- _WHAT YOU WILL DO_
Wherever the string "middle" turns up in the data, copy the whole line.
----- INFORMATION PROVIDED
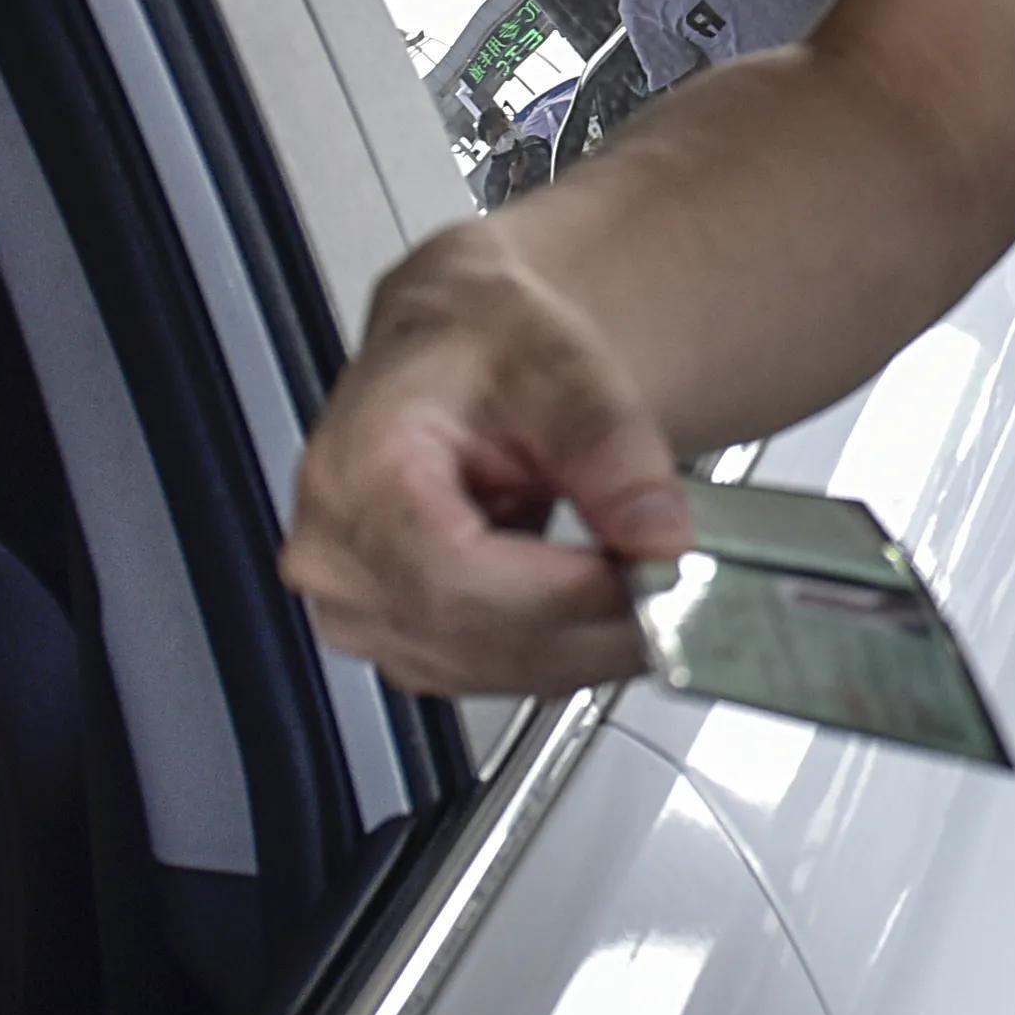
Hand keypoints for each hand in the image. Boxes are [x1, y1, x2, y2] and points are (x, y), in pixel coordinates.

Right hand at [278, 212, 703, 695]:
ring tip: (649, 592)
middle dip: (590, 629)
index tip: (650, 580)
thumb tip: (660, 538)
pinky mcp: (387, 634)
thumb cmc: (482, 342)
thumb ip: (613, 451)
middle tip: (680, 593)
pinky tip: (600, 609)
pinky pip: (478, 673)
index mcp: (358, 470)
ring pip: (481, 671)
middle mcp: (334, 552)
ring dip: (577, 649)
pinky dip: (551, 652)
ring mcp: (351, 604)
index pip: (454, 577)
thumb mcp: (563, 365)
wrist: (453, 347)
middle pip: (471, 638)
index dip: (563, 595)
----------
- _RESPONSE_
middle dip: (590, 629)
middle tip: (680, 593)
middle mcp: (334, 552)
middle pip: (471, 638)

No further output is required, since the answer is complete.